Uganda

I’ve heard back from the Peace Corps and I’m leaving for Uganda in a little less than a month. There’s about a bijillion ideas and emotions going through my head and they’re creating a traffic jam trying to get out onto the written page. I’m excited of course and shocked of course. From the research that I’ve done, Uganda only has dial-up Internet. I’m going to have to do my best to keep a blog out there, but the posts might come in waves if I’m stationed out in a rural area with no electricity (a strong possibility). In the meantime, I’m going to jam the web with as much multimedia as possible.

Why am I going into the Peace Corps? I like humanitarian work and I like traveling. It will also be a once in a lifetime opportunity for me to do some documentary filmmaking, if I can pull it off. Those are the simple answers. Here’s an essay I wrote for my application:

“Many people die at twenty-five, but aren’t buried until they are seventy-five,” Benjamin Franklin once wrote. At the time of this writing, I am twenty-five. It’s not that I’m a particularly dull person, but over the last couple of years I’ve started to pass the time in a comfortable kind of routine. It’s not a bad thing. Almost all of my friends my age are beginning to do it as well. We have all found a pattern in life that works for us. Pretty soon we’ll all be confirming our choices of lifestyles by settling down, starting families, and drifting happily ever after into old age.

It sounds pleasant, but I’m not satisfied. Not yet anyway. There’s still plenty I want to see and learn first. The only remedy is to keep growing, but how? My body’s not getting any taller and I’ve been digesting books at a steady rate for sometime now. My desire for self-cultivation is neither physical, nor is it intellectual. The only path left is to expand experientially. I must go out and meet the world.

Although the Earth has always retained the same distance, lately the globe has become a lot smaller. A conversation with America and some countries on the far side of the world once hardly existed as a whisper. Now the slightest news from those areas can stir up an uproar of voices here at home. The face of our country is changing as well. Residents of the most benign landscape of Americana are looking across to the next backyard and encountering an increasingly diverse blend of exotic new neighbors.

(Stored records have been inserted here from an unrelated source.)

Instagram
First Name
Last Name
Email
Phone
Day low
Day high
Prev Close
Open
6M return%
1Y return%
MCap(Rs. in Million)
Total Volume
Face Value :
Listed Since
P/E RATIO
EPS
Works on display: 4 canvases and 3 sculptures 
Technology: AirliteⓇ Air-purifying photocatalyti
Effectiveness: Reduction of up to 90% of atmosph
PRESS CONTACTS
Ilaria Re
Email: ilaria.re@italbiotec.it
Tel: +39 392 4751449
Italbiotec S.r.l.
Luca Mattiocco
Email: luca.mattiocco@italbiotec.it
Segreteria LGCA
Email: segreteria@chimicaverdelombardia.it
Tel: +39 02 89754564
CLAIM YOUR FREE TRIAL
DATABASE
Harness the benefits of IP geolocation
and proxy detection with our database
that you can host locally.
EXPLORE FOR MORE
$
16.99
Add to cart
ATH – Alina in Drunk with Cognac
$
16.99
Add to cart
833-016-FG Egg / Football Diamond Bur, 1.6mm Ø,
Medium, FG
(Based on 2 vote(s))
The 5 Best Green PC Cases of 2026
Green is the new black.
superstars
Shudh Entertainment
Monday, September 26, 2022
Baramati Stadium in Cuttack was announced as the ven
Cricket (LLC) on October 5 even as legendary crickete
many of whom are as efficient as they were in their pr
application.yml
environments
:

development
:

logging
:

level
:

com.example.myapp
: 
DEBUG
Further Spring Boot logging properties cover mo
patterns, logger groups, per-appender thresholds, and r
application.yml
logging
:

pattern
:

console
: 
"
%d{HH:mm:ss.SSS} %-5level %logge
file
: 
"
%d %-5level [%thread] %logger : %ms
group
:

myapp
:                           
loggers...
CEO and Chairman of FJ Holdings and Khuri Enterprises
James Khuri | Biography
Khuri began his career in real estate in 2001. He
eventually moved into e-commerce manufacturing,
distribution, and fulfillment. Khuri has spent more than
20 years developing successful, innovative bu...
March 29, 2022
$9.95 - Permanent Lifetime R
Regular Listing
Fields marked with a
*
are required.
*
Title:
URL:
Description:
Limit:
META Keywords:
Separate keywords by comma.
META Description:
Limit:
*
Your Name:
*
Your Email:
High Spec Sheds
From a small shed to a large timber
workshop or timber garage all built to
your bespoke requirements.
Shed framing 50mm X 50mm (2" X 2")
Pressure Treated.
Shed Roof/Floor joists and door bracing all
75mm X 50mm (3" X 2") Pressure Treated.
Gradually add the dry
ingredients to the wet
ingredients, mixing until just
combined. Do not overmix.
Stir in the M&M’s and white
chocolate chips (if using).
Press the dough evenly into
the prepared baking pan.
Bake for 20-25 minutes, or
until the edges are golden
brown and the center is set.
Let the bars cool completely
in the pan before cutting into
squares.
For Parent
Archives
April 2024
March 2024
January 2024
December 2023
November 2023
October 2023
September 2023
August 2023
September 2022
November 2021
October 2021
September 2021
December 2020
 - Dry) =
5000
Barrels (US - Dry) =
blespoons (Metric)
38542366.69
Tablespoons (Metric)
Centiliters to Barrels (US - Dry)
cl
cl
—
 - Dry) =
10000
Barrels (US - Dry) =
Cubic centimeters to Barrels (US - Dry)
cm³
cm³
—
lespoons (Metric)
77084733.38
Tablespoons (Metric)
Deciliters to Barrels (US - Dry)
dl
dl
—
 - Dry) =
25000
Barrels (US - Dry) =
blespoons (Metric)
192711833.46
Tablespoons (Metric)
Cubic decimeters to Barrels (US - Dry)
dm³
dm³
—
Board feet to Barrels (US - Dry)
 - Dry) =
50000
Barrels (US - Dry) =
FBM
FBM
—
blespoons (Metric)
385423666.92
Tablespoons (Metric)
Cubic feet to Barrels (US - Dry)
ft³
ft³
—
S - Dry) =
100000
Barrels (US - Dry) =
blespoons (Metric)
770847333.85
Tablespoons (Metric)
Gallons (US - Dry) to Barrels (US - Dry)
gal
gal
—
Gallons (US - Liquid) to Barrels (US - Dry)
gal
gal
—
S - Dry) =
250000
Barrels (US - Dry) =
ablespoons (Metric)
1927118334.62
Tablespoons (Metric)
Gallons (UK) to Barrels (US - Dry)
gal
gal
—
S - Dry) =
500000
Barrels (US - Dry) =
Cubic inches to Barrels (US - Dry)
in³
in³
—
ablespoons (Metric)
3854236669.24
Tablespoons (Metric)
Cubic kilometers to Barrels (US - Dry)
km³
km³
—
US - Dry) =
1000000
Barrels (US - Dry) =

This should not come as a shock to us a people. Our present situation has been shaped by the same ideal that the United States was founded upon. To ignore our growing intimacy with other cultures would stunt our growth as a country.

Our world is shrinking by the minute. Given the choice, I’d rather expand than contract. America’s presence is everywhere in this world, whether one favors this or not, that’s how the situation stands. The question cannot be one of attendance or absence. Instead, we must ask ourselves how we should continue to develop relationships beyond our borders. Likewise, the world’s cultures make up America. We are a nation of immigrants. America’s ancestries represent every country on this planet. We are a democracy and we must continue to remember that everyone has a stake here.

I have come to the conclusion that to develop as an individual and as an American I must spend some time outside of this country, not as a tourist or a traveler, but as a global citizen. Only then will I have the insight to make judgments for myself and for the future United States that I will inherit when I return.

The program lasts for a little over two years. I’m going to be doing Public Health with a focus on HIV/AIDS work. To be honest, I feel kind of naive going into this whole experience. I don’t really have a reference point to work from. My biggest fears, thus far, are how to deal with the inevitable culture shock and how to protect and use my video equipment. In the next month I’m going to use this blog as a bulletin board for any Uganda related info that I can find.